An exact copy of all entries is the expected answer.

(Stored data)
□ □ □ □ □

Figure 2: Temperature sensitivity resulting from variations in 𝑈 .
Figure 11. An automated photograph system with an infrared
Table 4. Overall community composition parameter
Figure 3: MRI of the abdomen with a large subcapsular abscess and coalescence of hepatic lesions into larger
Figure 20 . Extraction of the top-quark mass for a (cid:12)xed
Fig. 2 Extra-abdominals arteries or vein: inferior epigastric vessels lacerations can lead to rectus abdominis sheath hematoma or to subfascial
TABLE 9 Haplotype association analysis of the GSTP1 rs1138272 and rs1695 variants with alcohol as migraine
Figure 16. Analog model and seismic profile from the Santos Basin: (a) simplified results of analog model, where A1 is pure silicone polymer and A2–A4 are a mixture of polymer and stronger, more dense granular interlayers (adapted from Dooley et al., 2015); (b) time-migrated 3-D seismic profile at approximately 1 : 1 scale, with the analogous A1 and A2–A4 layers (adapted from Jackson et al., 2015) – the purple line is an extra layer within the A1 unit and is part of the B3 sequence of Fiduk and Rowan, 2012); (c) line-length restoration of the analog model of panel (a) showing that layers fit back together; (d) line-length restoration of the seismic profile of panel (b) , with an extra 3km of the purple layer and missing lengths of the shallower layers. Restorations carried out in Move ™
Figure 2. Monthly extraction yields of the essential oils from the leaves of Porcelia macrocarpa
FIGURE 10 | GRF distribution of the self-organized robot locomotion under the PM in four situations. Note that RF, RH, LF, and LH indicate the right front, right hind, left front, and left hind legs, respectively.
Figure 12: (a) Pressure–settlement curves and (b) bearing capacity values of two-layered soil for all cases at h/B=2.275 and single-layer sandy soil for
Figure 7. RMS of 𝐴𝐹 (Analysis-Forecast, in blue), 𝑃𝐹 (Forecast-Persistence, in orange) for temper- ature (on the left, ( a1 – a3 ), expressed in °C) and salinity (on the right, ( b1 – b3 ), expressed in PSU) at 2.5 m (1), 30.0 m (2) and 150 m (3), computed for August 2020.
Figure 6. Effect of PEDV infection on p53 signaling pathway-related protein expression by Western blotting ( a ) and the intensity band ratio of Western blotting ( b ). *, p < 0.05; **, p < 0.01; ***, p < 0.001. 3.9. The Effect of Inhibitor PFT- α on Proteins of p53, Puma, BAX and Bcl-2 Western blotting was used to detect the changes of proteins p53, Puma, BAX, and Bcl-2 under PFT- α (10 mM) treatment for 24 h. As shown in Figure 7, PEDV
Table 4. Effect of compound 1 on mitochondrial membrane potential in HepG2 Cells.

□ □ □ □ □

• EXERCISE OUTPUT:
Figure 2: Temperature sensitivity resulting from variations in 𝑈 .
Figure 11. An automated photograph system with an infrared
Table 4. Overall community composition parameter
Figure 3: MRI of the abdomen with a large subcapsular abscess and coalescence of hepatic lesions into larger
Figure 20 . Extraction of the top-quark mass for a (cid:12)xed
Fig. 2 Extra-abdominals arteries or vein: inferior epigastric vessels lacerations can lead to rectus abdominis sheath hematoma or to subfascial
TABLE 9 Haplotype association analysis of the GSTP1 rs1138272 and rs1695 variants with alcohol as migraine
Figure 16. Analog model and seismic profile from the Santos Basin: (a) simplified results of analog model, where A1 is pure silicone polymer and A2–A4 are a mixture of polymer and stronger, more dense granular interlayers (adapted from Dooley et al., 2015); (b) time-migrated 3-D seismic profile at approximately 1 : 1 scale, with the analogous A1 and A2–A4 layers (adapted from Jackson et al., 2015) – the purple line is an extra layer within the A1 unit and is part of the B3 sequence of Fiduk and Rowan, 2012); (c) line-length restoration of the analog model of panel (a) showing that layers fit back together; (d) line-length restoration of the seismic profile of panel (b) , with an extra 3km of the purple layer and missing lengths of the shallower layers. Restorations carried out in Move ™
Figure 2. Monthly extraction yields of the essential oils from the leaves of Porcelia macrocarpa
FIGURE 10 | GRF distribution of the self-organized robot locomotion under the PM in four situations. Note that RF, RH, LF, and LH indicate the right front, right hind, left front, and left hind legs, respectively.
Figure 12: (a) Pressure–settlement curves and (b) bearing capacity values of two-layered soil for all cases at h/B=2.275 and single-layer sandy soil for
Figure 7. RMS of 𝐴𝐹 (Analysis-Forecast, in blue), 𝑃𝐹 (Forecast-Persistence, in orange) for temper- ature (on the left, ( a1 – a3 ), expressed in °C) and salinity (on the right, ( b1 – b3 ), expressed in PSU) at 2.5 m (1), 30.0 m (2) and 150 m (3), computed for August 2020.
Figure 6. Effect of PEDV infection on p53 signaling pathway-related protein expression by Western blotting ( a ) and the intensity band ratio of Western blotting ( b ). *, p < 0.05; **, p < 0.01; ***, p < 0.001. 3.9. The Effect of Inhibitor PFT- α on Proteins of p53, Puma, BAX and Bcl-2 Western blotting was used to detect the changes of proteins p53, Puma, BAX, and Bcl-2 under PFT- α (10 mM) treatment for 24 h. As shown in Figure 7, PEDV
Table 4. Effect of compound 1 on mitochondrial membrane potential in HepG2 Cells.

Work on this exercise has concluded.